All this, of course, is just my way of introducing you to the fact that our Australian native orchids are blooming right on schedule once more, in early spring. These little gems are as native to Australia as kangaroos, grevilleas, emus and waratahs, although they're not what people think of when you talk about "native flowers", of course.  

Like most amateur backyard orchid dabblers, I don't have a clue
as to what this orchid's name or variety is. I just bought it at
a garden show several years ago, and it has been flowering
and multiplying with a minimum of care since then.
Same deal with this person.
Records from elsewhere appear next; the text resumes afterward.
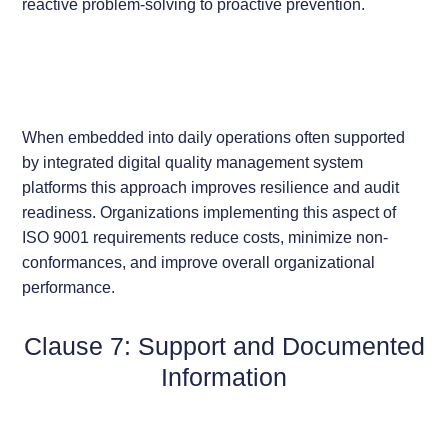
reactive problem-solving to proactive prevention.
When embedded into daily operations often supported
by integrated digital quality management system
platforms this approach improves resilience and audit
readiness. Organizations implementing this aspect of
ISO 9001 requirements reduce costs, minimize non-
conformances, and improve overall organizational
performance.
Clause 7: Support and Documented
Information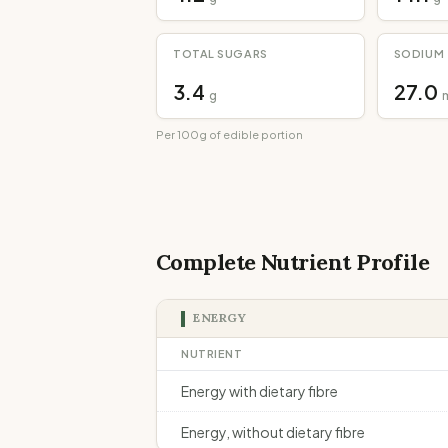
TOTAL SUGARS
SODIUM
3.4
27.0
g
Per 100g of edible portion
Complete Nutrient Profile
ENERGY
NUTRIENT
Energy with dietary fibre
Energy, without dietary fibre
Seven years of excellence! To
give you an idea of their size, this one is about an inch wide.
I'm afraid that the plants are starting to get too big
for their pots. The flower show this year isn't
quite as prolific as in previous years. Usually that
 is the signal that it's time to divide and repot
the plants after flowering finishes. I'll do that
later on in spring.

Meanwhile, there's more than just flowers to
admire. There's flower bud towers, too.
And each cultivar has its own flower bud colourings, and some
toss spotty patterns into the mix as well.
The trick with native orchids is that you shouldn't be shy with them. You need to get up close and personal with these tiny blooms. Stop whatever you are doing and spend a few minutes utterly devoted to the simple pleasure of admiring them. They are definitely worth it.

As for growing them, they're just like our cymbidium orchids: tough and easy-care. They get a bit of sunshine each day, but spend most of their day enjoying either some dappled light or bouts of full shade. I feed them with liquid orchid food once a month (or when I remember to...), and give them a drink of water if it has been dry for a week or so. Mostly, Sydney's natural rainfall waters them well for me, as these are all outdoor plants.

If you are an admirer of Australian plants in general but don't have enough sunshine to grow the bigger sun-loving natives, a few pots of these beautiful little native orchids will fit into that semi-shaded spot very nicely indeed and give you something little yet lovely to admire every spring.